When they’d ordered, Philippe picked up his glass and chinked it against hers. ‘Shall we drink to our plan?’
Anything for you, Lotty, she had said once. Still in the grip of that odd sense of liberation, Caro touched his glass back with the air of one making an irrevocable decision. ‘To our plan,’ she agreed. ‘And to Lotty’s escape.’
Philippe sat back in his chair and eyed her thoughtfully across the table. ‘You’re good friends, aren’t you?’
‘Lotty was wonderful to me when my father died.’ Caro turned the stem of her champagne glass between her thumb and fingers. ‘He’d been ill for months, and there was no question of us going on holiday, so Lotty asked me if I wanted to spend part of the summer with her, in her family villa in the south of France.’
She lifted her eyes and met Philippe’s cool ones. ‘You were there.’
‘Lotty said that we’d met once,’ he said. ‘I vaguely remember that she had a friend who was around and then suddenly gone. Was that you?’

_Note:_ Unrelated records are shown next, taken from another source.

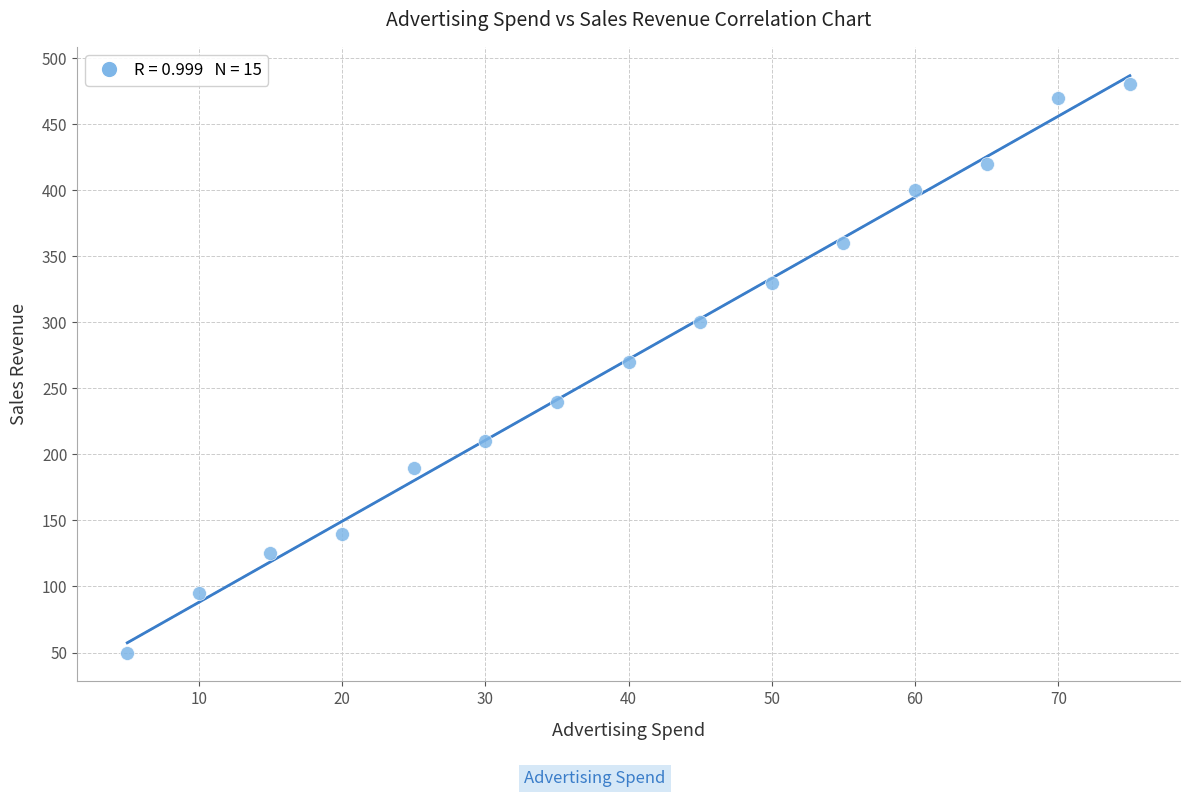

What is the range of Y values (max minus min)?

430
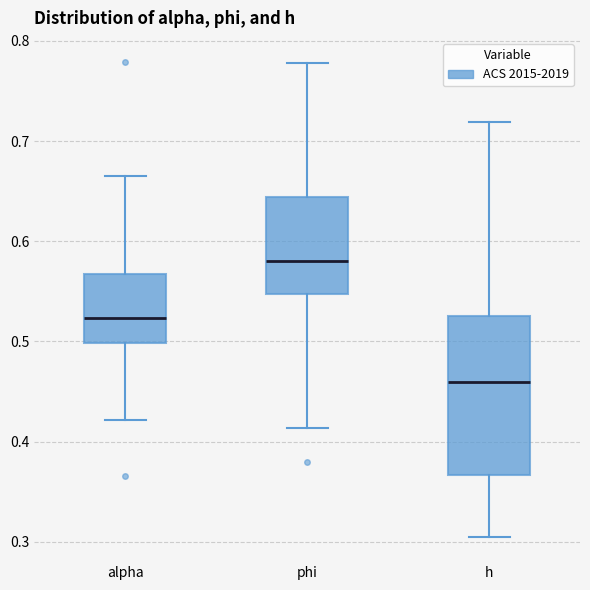

Comparing the boxes themselves (not the whiskers), which one is the tallest?

h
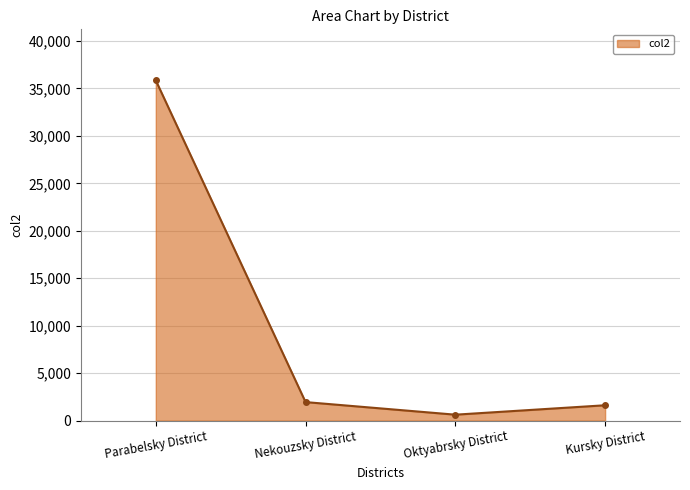

What is the change in value from Parabelsky District to Kursky District?

-34225.7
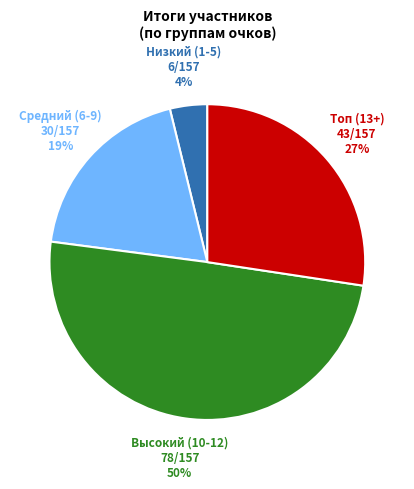

How many segments does this pie chart have?

4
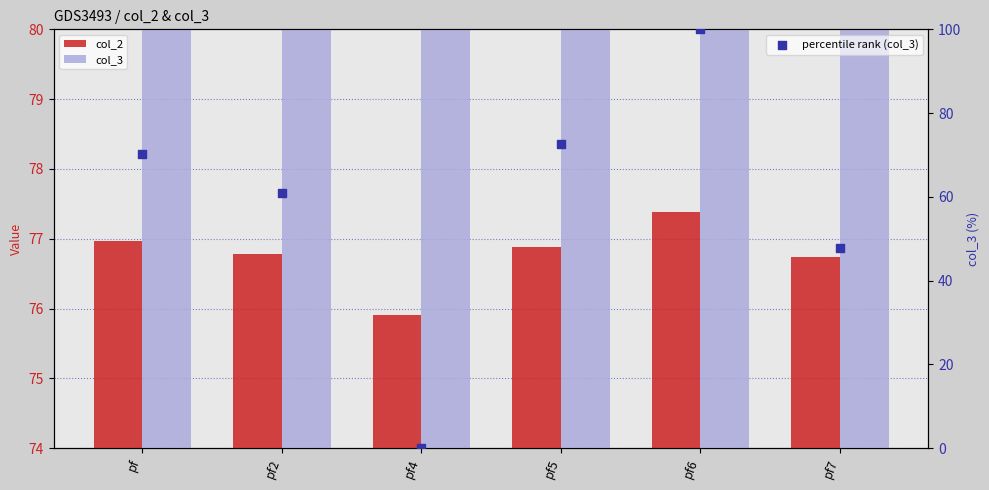

Which series contains the lowest Y value?

percentile rank (col_3)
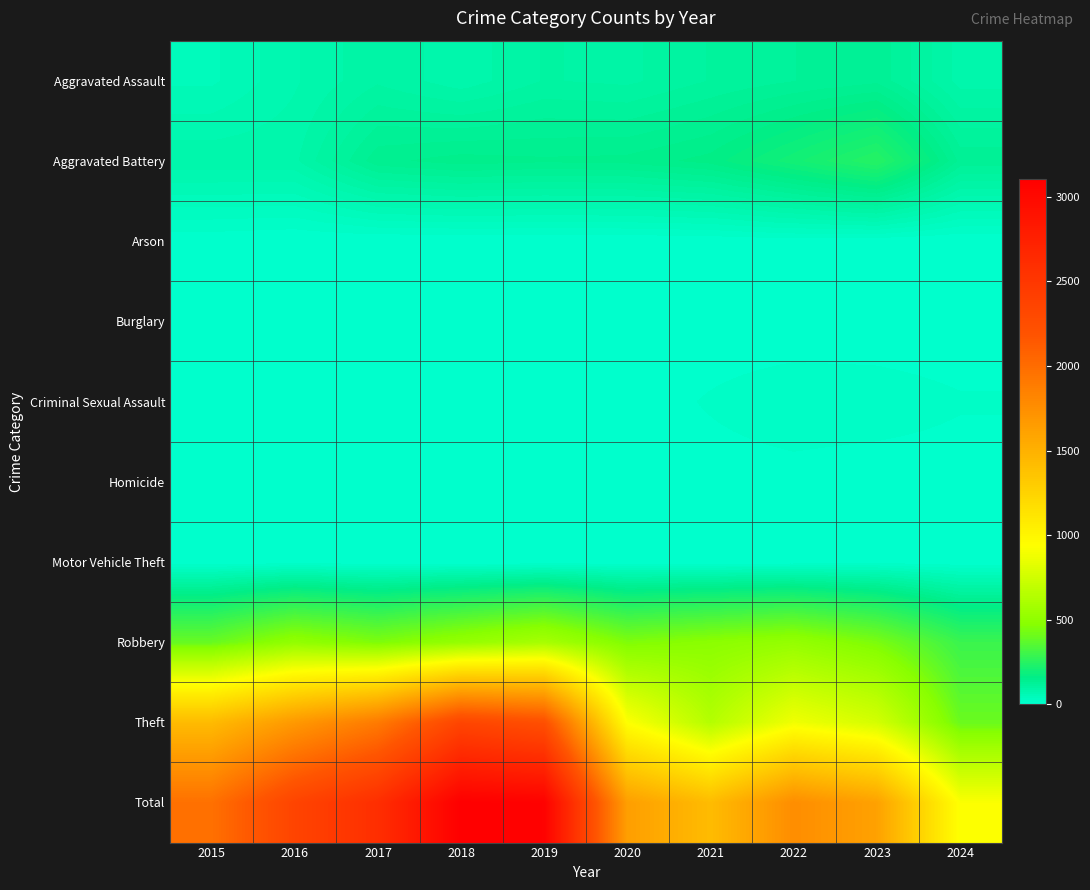

At how many categories does at least one series exceed 1080?

9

‘Yes. I hung around with Lotty until my mother rang to say that Dad had had a relapse and was in hospital again. She said there was nothing I could do, and that I should stay in France and enjoy myself. She said that was what Dad wanted, but I couldn’t bear it. I was desperate to see him.’
The glass winked in the candlelight as Caro turned it round, round, round.
‘I didn’t have any money, and Mum was too worried about Dad to think of changing my ticket,’ she went on after a moment. ‘Lotty was only fifteen too, and she was so shy that she still stammered when she was anxious, but she didn’t even hesitate. She knew I needed to go home. She talked to people she would normally be too nervous to talk to, and she sorted everything out for me. She made sure I was booked onto a flight the next day. I’ve no idea how she did it, but she arranged for someone to pick me up at the airport in London and take me straight to the hospital.
‘Dad died the next day.’ Caro swallowed. Even after all that time, the thought of her beloved father made her throat tight. ‘If it hadn’t been for Lotty, I’d never have seen him again.’ She lifted her eyes to Philippe’s again. ‘I’ll always be grateful to her for that. I’ve often wished there was something I could do for her in return, and now I can. If spending two months pretending to be in love with you helps her escape, even if just for a little while, then I’ll do that.’
‘It must have been a hard time for you,’ said Philippe after a moment. ‘I know how I felt when my brother died. I wanted everything to just … stop. And I wasn’t a child, like you.’
He set his glass carefully on the table. ‘Lotty was good to me then, too. Everyone understood how tragic it was for my father to lose his perfect son, but Lotty was the only one who thought about what it might be like for me to lose a brother. She’s a very special person,’ he said. ‘She deserves a chance to live life on her own terms for a change. I know this is a mad plan,’ he went on, deliberately lightening the tone, ‘but it’s worth a shot, don’t you think?’
‘I do.’ Caro was happy to follow his lead. ‘If nothing else, it will convince George and Melanie that I’ve moved on to much bigger and better things!’
She shot George a victorious look, but Philippe shook his head. ‘Stop that,’ he said.
‘Stop what?’
‘Stop looking at him.’ He tutted. ‘When I take a girl out to dinner, I don’t expect her to spend her whole time thinking about another man!’
‘I’m not!’
‘You’re supposed to be thinking about me,’ said Philippe, ignoring her protest. ‘George is never going to believe we’re having a wild and passionate affair if he sees you sneaking glances at him.’
‘He’s never going to believe we’re having a wild and passionate affair anyway,’ said Caro, ruffled. ‘He thinks I’m too boring for that.’
‘Then why don’t you show him just how wrong he is?’ Philippe leant forward over the table and fixed Caro with his silver gaze. He really had extraordinary eyes, she found herself thinking irrelevantly. Wolf’s eyes, their lightness accentuated by the darkness of his features and the fringe of black lashes. It was easier to think about that than about the way her heart was thudding in her throat at his nearness.
‘How do you suggest I do that?’ she said, struggling to hold on to her composure. ‘We can hardly get down and dirty under the table!’